** DATA follows **

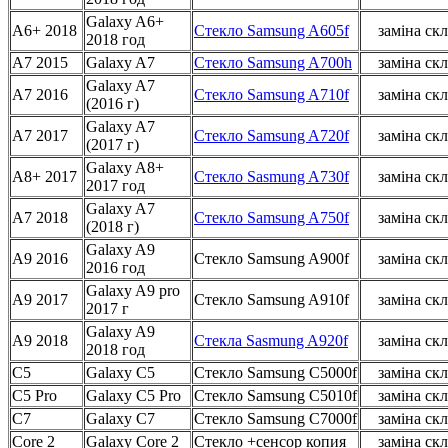
Galaxy A6+
A6+ 2018
Стекло Samsung A605f
заміна скл
2018 год
A7 2015
Galaxy A7
Стекло Samsung A700h
заміна скл
Galaxy A7
A7 2016
Стекло Samsung A710f
заміна скл
(2016 г)
Galaxy A7
A7 2017
Стекло Samsung A720f
заміна скл
(2017 г)
Galaxy A8+
A8+ 2017
Стекло Sasmung A730f
заміна скл
2017 год
Galaxy A7
A7 2018
Стекло Samsung A750f
заміна скл
(2018 г)
Galaxy A9
A9 2016
Стекло Samsung A900f
заміна скл
2016 год
Galaxy A9 pro
A9 2017
Стекло Samsung A910f
заміна скл
2017 г
Galaxy A9
A9 2018
Стекла Sasmung A920f
заміна скл
2018 год
C5
Galaxy C5
Стекло Samsung C5000f
заміна скл
C5 Pro
Galaxy C5 Pro
Стекло Samsung C5010f
заміна скл
C7
Galaxy C7
Стекло Samsung C7000f
заміна скл
Core 2
Galaxy Core 2
Стекло +сенсор копия
заміна скл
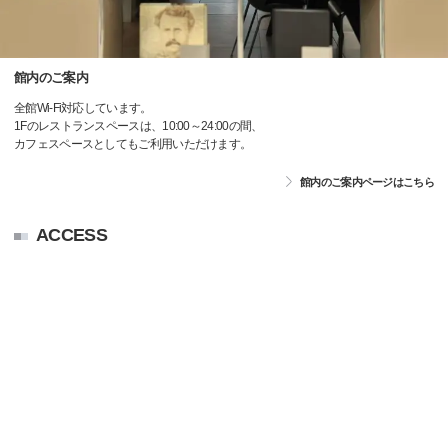
館内のご案内
全館Wi-Fi対応しています。
1Fのレストランスペースは、10:00～24:00の間、
カフェスペースとしてもご利用いただけます。
館内のご案内ページはこちら
ACCESS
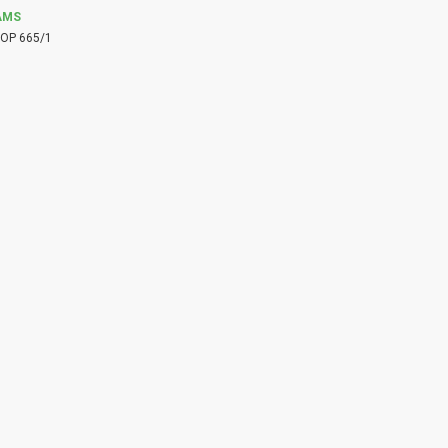
AMS
OP 665/1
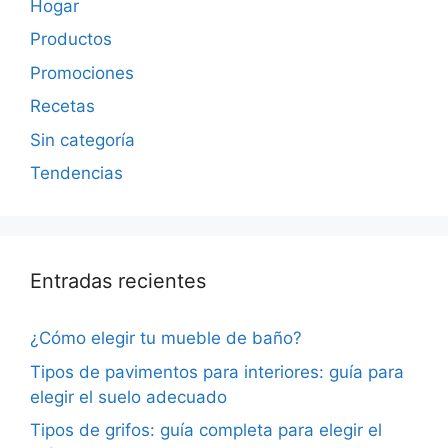
Hogar
Productos
Promociones
Recetas
Sin categoría
Tendencias
Entradas recientes
¿Cómo elegir tu mueble de baño?
Tipos de pavimentos para interiores: guía para
elegir el suelo adecuado
Tipos de grifos: guía completa para elegir el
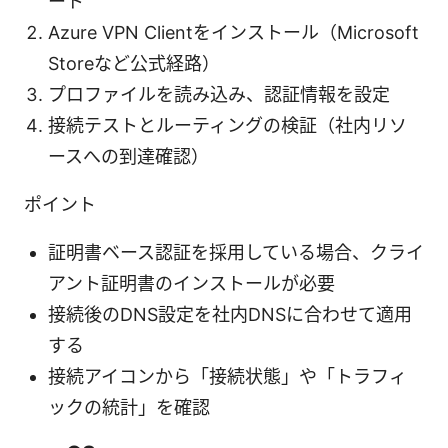
ート
Azure VPN Clientをインストール（Microsoft
Storeなど公式経路）
プロファイルを読み込み、認証情報を設定
接続テストとルーティングの検証（社内リソ
ースへの到達確認）
ポイント
証明書ベース認証を採用している場合、クライ
アント証明書のインストールが必要
接続後のDNS設定を社内DNSに合わせて適用
する
接続アイコンから「接続状態」や「トラフィ
ックの統計」を確認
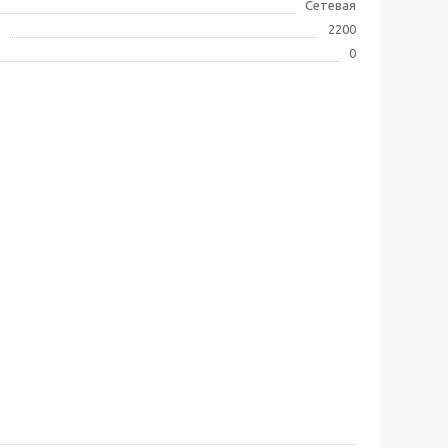
Сетевая
2200
0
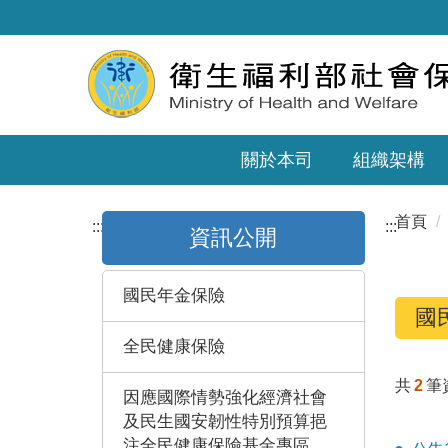
關於本司
組織架構
首頁
:::
:::
資訊公開
國民年金保險
國
全民健康保險
共
2
筆
因應國際情勢強化經濟社會
及民生國安韌性特別預算挹
注全民健康保險基金專區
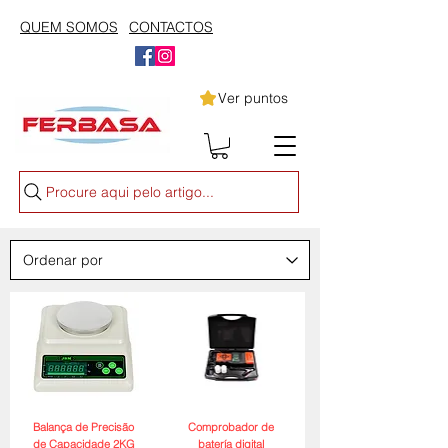
QUEM SOMOS
CONTACTOS
Ver puntos
Procure aqui pelo artigo...
Balança de Precisão
Comprobador de
de Capacidade 2KG
batería digital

** End of DATA **

__WHAT YOU NEED TO DO__:
Write out every line of text in the listing above as one numbered list. Skip blank lines and leave out the pictures.

__PROBLEM SOLUTION__:
1. Galaxy A6+
2. A6+ 2018
3. Стекло Samsung A605f
4. заміна скл
5. 2018 год
6. A7 2015
7. Galaxy A7
8. Стекло Samsung A700h
9. заміна скл
10. Galaxy A7
11. A7 2016
12. Стекло Samsung A710f
13. заміна скл
14. (2016 г)
15. Galaxy A7
16. A7 2017
17. Стекло Samsung A720f
18. заміна скл
19. (2017 г)
20. Galaxy A8+
21. A8+ 2017
22. Стекло Sasmung A730f
23. заміна скл
24. 2017 год
25. Galaxy A7
26. A7 2018
27. Стекло Samsung A750f
28. заміна скл
29. (2018 г)
30. Galaxy A9
31. A9 2016
32. Стекло Samsung A900f
33. заміна скл
34. 2016 год
35. Galaxy A9 pro
36. A9 2017
37. Стекло Samsung A910f
38. заміна скл
39. 2017 г
40. Galaxy A9
41. A9 2018
42. Стекла Sasmung A920f
43. заміна скл
44. 2018 год
45. C5
46. Galaxy C5
47. Стекло Samsung C5000f
48. заміна скл
49. C5 Pro
50. Galaxy C5 Pro
51. Стекло Samsung C5010f
52. заміна скл
53. C7
54. Galaxy C7
55. Стекло Samsung C7000f
56. заміна скл
57. Core 2
58. Galaxy Core 2
59. Стекло +сенсор копия
60. заміна скл
61. 館内のご案内
62. 全館Wi-Fi対応しています。
63. 1Fのレストランスペースは、10:00～24:00の間、
64. カフェスペースとしてもご利用いただけます。
65. 館内のご案内ページはこちら
66. ACCESS
67. AMS
68. OP 665/1
69. Hogar
70. Productos
71. Promociones
72. Recetas
73. Sin categoría
74. Tendencias
75. Entradas recientes
76. ¿Cómo elegir tu mueble de baño?
77. Tipos de pavimentos para interiores: guía para
78. elegir el suelo adecuado
79. Tipos de grifos: guía completa para elegir el
80. ート
81. Azure VPN Clientをインストール（Microsoft
82. Storeなど公式経路）
83. プロファイルを読み込み、認証情報を設定
84. 接続テストとルーティングの検証（社内リソ
85. ースへの到達確認）
86. ポイント
87. 証明書ベース認証を採用している場合、クライ
88. アント証明書のインストールが必要
89. 接続後のDNS設定を社内DNSに合わせて適用
90. する
91. 接続アイコンから「接続状態」や「トラフィ
92. ックの統計」を確認
93. Сетевая
94. 2200
95. 0
96. 關於本司
97. 組織架構
98. 首頁
99. :::
100. :::
101. 資訊公開
102. 國民年金保險
103. 國
104. 全民健康保險
105. 共
106. 2
107. 筆
108. 因應國際情勢強化經濟社會
109. 及民生國安韌性特別預算挹
110. 注全民健康保險基金專區
111. QUEM SOMOS
112. CONTACTOS
113. Ver puntos
114. Procure aqui pelo artigo...
115. Balança de Precisão
116. Comprobador de
117. de Capacidade 2KG
118. batería digital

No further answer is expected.